Today is Father’s Day. It’s that one day each year that we honor and celebrate our fathers. I’m blessed to be a dad to four little ones. And there isn’t a day I wake up that I don’t feel blessed to be a dad. But there isn’t a day I wake up that I don’t feel the weight and responsibility of being a dad.
Dads Make All The Difference
Research shows that the impact a father makes lasts a lifetime. In fact the most important factor in your child’s development is the quality of relationship he or she shares with you. It’s more important than their relationship with their grandparents, their friends, coworkers or anyone else for that matter.
Dads make all the difference.
So, what can you do?
#1 Be Present
You can’t make a difference if you’re not around. That’s why the number one thing you can do to positively influence your child is to simply show up. Be present.
How do you spend your evenings after work? What do you do on the weekends? Do you make it a priority to show up to the extra-curricular activities?
How you utilize your free time can make the biggest difference.
I try to make it home for lunch as often as I can since my kids are still at home. Usually I try to spend twenty to thirty minutes just playing when I get home from work. When I work out, I bring
my kids. They aren’t big enough to do much yet, and sure sometimes they get in the way. But it’s fun to watch them mimic dad doing burpees.
Have a family night. Thursdays are my Fridays. And almost every Thursday night w
have family movie night.
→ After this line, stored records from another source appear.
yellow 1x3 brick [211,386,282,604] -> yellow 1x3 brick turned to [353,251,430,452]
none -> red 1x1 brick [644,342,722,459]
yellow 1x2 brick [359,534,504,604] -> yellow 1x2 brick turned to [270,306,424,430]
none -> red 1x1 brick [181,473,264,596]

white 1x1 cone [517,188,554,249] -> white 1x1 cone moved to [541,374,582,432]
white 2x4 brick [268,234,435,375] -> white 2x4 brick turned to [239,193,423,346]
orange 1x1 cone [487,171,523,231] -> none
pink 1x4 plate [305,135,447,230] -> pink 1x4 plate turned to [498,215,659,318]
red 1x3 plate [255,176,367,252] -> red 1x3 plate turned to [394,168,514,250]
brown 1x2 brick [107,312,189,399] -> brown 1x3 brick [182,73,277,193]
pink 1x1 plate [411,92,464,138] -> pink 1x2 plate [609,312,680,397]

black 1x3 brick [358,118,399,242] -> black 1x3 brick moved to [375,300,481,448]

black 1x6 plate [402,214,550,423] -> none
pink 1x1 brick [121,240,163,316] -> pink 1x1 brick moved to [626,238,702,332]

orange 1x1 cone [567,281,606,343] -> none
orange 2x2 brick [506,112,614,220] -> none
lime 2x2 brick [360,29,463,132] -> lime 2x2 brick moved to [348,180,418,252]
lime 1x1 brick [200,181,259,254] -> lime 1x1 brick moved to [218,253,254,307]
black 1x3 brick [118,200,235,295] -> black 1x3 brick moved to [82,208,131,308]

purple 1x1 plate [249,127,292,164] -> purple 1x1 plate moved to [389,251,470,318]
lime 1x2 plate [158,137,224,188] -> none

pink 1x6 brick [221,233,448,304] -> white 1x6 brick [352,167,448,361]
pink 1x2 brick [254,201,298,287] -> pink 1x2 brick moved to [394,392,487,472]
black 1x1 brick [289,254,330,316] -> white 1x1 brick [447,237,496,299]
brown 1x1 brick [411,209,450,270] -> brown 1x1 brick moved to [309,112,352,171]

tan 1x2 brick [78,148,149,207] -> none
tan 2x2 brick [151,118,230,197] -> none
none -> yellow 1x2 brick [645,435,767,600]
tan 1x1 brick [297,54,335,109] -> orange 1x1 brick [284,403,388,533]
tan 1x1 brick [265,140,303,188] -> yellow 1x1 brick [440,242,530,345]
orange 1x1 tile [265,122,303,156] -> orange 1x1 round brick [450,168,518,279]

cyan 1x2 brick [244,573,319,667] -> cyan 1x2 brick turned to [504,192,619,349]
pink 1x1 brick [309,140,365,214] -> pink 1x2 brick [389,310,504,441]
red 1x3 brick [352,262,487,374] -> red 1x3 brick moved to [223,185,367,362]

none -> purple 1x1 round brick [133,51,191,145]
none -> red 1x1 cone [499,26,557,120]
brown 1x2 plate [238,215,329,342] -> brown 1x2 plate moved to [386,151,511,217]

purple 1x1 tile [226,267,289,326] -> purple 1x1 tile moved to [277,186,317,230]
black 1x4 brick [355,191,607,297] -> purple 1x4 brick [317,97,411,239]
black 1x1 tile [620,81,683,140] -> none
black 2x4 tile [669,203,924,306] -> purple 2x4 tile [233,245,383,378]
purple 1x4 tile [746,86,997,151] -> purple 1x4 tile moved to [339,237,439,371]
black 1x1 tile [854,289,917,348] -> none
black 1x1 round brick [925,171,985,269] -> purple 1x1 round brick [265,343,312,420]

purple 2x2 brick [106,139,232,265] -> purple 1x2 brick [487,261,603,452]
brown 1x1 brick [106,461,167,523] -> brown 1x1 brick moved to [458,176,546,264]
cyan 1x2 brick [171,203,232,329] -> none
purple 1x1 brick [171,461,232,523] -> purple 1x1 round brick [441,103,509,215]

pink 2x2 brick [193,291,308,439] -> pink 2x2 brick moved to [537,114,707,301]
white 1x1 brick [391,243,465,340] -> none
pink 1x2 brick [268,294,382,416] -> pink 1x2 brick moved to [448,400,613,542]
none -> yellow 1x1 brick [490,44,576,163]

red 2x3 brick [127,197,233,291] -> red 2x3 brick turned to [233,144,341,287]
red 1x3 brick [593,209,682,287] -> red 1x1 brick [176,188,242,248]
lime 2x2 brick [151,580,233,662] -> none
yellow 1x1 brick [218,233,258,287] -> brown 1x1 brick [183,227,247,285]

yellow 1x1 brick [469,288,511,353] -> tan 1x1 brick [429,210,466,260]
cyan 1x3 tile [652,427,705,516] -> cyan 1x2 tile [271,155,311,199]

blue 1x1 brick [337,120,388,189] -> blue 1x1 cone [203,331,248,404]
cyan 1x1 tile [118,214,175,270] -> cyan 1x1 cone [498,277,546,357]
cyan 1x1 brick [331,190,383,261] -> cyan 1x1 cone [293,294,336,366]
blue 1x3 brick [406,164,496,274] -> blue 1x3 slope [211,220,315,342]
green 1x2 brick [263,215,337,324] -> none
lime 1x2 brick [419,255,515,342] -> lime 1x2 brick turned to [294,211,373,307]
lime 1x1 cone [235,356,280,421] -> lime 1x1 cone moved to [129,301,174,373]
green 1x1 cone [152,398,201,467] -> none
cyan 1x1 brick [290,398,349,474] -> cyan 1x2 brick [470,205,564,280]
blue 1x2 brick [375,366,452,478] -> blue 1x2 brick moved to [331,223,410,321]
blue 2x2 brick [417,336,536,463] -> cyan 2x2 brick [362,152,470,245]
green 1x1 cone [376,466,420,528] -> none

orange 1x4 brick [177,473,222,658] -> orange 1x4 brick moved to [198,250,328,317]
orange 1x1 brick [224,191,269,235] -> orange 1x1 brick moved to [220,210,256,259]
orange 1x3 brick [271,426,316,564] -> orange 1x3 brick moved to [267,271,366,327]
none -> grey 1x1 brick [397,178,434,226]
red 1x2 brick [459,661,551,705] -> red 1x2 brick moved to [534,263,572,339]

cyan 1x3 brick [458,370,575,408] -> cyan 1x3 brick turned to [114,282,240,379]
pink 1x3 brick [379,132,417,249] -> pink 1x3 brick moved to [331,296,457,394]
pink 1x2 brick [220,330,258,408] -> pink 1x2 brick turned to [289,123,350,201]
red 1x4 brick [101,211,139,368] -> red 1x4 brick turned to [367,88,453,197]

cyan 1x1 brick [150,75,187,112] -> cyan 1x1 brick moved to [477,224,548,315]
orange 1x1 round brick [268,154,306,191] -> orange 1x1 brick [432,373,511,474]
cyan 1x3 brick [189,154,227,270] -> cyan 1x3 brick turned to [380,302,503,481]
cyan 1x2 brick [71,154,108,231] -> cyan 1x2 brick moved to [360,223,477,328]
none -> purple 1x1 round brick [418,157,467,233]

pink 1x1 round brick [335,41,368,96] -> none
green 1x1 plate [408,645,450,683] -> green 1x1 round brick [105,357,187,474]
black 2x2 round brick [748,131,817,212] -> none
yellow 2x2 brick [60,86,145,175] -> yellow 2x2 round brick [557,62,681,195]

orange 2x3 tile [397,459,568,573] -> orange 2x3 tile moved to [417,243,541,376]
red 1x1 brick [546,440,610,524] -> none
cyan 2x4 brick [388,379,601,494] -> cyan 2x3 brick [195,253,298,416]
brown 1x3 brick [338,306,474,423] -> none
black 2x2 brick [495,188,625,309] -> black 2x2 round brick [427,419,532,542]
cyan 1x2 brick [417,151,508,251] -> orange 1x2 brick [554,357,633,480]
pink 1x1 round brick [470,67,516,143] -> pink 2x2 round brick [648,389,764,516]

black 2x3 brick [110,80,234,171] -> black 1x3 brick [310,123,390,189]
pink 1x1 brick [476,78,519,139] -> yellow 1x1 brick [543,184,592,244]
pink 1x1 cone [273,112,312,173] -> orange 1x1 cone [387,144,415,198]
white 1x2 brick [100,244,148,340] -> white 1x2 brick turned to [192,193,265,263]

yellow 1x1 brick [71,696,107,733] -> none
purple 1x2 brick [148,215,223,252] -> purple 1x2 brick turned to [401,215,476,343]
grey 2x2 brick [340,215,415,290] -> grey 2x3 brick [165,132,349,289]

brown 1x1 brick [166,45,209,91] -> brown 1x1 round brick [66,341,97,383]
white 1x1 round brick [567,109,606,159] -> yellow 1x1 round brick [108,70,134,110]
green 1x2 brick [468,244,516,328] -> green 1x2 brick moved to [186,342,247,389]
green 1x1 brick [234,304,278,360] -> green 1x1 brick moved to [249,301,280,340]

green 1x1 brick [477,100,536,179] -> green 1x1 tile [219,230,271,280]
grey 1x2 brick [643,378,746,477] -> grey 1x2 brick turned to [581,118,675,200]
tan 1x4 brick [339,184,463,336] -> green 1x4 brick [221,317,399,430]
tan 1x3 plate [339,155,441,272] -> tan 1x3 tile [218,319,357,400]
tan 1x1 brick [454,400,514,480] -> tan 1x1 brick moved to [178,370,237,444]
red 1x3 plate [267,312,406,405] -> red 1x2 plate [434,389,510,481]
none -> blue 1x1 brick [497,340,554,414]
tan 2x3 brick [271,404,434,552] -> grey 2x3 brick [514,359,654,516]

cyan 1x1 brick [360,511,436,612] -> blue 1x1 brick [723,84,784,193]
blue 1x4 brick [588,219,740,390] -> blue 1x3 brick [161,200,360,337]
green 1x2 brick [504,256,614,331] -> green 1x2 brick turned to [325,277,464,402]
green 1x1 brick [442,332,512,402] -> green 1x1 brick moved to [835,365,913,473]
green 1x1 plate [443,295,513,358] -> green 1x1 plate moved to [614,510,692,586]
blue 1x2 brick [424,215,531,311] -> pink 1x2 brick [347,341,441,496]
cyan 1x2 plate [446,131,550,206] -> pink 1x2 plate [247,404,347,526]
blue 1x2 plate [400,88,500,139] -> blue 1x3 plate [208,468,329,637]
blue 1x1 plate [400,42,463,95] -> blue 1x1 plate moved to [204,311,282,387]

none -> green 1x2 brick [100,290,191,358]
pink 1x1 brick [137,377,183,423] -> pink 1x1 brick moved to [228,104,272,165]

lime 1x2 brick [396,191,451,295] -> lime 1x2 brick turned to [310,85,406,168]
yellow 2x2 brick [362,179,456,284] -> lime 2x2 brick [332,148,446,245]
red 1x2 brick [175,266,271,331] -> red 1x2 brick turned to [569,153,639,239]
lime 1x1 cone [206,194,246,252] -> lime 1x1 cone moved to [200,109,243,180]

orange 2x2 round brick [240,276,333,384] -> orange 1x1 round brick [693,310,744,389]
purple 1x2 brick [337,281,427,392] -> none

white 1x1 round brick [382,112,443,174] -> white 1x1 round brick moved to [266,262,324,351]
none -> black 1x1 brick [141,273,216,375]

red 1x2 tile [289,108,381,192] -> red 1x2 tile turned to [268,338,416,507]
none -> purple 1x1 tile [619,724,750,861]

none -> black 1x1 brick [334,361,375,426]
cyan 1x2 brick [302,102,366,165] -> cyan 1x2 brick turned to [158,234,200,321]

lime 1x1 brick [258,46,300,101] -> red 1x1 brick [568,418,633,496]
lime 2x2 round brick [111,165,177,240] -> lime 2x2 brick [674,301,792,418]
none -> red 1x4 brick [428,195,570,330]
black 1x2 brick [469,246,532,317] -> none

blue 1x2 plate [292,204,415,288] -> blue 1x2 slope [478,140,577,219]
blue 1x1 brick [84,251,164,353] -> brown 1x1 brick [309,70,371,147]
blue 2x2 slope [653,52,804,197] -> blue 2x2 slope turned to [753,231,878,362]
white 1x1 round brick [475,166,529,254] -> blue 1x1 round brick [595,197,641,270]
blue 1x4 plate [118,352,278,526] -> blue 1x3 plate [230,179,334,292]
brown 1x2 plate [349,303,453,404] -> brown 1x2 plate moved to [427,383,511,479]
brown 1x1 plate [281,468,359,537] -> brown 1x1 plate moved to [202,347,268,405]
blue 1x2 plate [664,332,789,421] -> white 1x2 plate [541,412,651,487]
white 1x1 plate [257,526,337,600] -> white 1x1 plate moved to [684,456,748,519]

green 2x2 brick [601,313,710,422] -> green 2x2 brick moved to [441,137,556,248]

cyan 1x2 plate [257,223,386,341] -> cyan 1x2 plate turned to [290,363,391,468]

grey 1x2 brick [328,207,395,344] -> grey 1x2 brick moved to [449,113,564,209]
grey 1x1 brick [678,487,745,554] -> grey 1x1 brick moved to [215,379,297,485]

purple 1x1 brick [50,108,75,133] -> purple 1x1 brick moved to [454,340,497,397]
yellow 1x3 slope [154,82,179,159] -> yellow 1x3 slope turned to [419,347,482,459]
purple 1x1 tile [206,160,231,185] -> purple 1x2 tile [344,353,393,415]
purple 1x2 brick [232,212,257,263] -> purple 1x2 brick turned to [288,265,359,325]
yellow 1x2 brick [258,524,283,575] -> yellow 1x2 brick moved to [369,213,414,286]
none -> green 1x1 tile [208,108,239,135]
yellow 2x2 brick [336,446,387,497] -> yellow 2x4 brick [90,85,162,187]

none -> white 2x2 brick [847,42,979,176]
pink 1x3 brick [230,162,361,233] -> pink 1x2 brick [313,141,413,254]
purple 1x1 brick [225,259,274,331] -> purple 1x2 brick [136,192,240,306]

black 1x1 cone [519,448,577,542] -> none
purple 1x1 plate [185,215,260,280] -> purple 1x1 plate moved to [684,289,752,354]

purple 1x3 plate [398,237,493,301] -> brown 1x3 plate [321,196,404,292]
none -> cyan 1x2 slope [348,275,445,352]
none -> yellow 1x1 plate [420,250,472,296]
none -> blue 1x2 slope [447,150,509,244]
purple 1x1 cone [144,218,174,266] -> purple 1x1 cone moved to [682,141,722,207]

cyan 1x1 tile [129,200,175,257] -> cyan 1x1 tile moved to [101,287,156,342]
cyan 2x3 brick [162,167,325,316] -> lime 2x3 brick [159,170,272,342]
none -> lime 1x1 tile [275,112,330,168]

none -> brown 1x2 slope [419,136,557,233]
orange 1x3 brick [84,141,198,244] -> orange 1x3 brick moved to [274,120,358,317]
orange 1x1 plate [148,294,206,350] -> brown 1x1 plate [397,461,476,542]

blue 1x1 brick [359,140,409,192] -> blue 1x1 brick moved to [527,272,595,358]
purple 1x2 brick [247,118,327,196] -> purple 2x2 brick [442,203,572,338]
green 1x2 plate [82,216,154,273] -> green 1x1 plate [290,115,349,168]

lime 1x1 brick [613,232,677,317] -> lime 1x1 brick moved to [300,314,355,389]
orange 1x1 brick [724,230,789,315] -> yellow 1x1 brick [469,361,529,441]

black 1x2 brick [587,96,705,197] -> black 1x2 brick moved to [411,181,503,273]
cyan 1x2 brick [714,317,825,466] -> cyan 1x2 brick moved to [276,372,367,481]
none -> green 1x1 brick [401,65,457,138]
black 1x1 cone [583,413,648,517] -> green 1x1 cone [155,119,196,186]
I’ll pick up dinner and we watch whatever the kids want to watch.
The important thing is that we find ways to be present in our kids lives.
#2 Have Things in Common
I was listening to a leadership podcast not too long ago and the host was interviewing an author named Bob Goff about marriage. And something Goff said stopped me in my tracks. He said,
I’m always looking for one more thing in common with my wife and kids because I just want to have things in common with them.
What an incredibly godly perspective about relationships. It’s easy to get excited about what already gets us excited. It’s another thing entirely to go out of our way to get excited about things that don’t necessarily excite us but that excite our loved ones.
I have three girls and one boy. That means most of my kids get excited about princesses and twirling around like ballerinas. I’m sure this will change as they get older (I hope!), but for now I’m not above spinning and circles and showing off my best pirouette.
My kids love it. And we’re making memories that last. Who cares how ridiculous I look? (I do forbid my wife from uploading these videos to Insta Stories though!)
#3 Lead Your Kids Spiritually
Your kids are smarter than what you think. They know what’s really important to you not just because they hear what you have to say but because they see everything you do.
Don’t lead from the “do as I say not as I do” philosophy. Especially when it comes to spiritual matters.
Your kids need more than your words if you’re going to instill strong spiritual disciplines in their lives. They need your example.
Read the Bible to your kids. Pray for them regularly. Let them catch you reading your Scriptures. Let them catch you in the midst of prayer.
It’s these moments of leading by example that have the greatest impact on their long term spiritual formation.
#4 Practice Repentance
I’ll never forget taking a counseling course at Dallas Theological Seminary. My prof was talking about parenting and how every time you sin against your child there is a break in the relationship. This is true whether your sin is intentional or unintentional.
I couldn’t help but be overcome with anxiety. The day before we had a bunch of people over to the house. My little 3 year old daughter was carrying a cup of juice with no lid through the living room right over my wife’s brand new rug. Without thinking about it, I freaked out and said, “E! Don’t bring your cup in the living room!”
Everybody stopped what they were doing, and all eyes turned toward her. It took two seconds before she broke into tears.
I humiliated her.
There was a break in the relationship.
Luckily I did the right thing. I got down on one knee and told her I was sorry for embarrassing her and asked her forgiveness. She forgave me and moved on.
There will be more times like that. I’m sure you can think of some of your own. But the important thing, fathers, is that we don’t act like we’re above repentance. We need to call our sin what it is. And we need to ask for forgiveness just like everybody else. If we do that, our relationships with our kids will be stronger than we can imagine.
For more on this read my post What God Taught Me After My Very First Dad-Fit.
Rest In The Love Of Your Perfect Father
At the end of the day we can’t be perfect for our kids. No matter how hard we try, we’re going to fall short. Sometimes we’ll fall further than others. But it’s going to happen. That’s just the reality of being a sinner in a broken world.
But there is a Father who is greater than you. And unlike you and me, He never sins. He never makes mistakes. He doesn’t forget. And He never lets us down.
He’s our perfect Father in heaven who takes perfect delight in each of us. And He’s drawn near to us through His Son. And it’s in Him that we find forgiveness, rest and strength to be the dads our kids need.
So, whatever you do, draw close to Him. And be the dad who makes all the difference in the lives of your kids.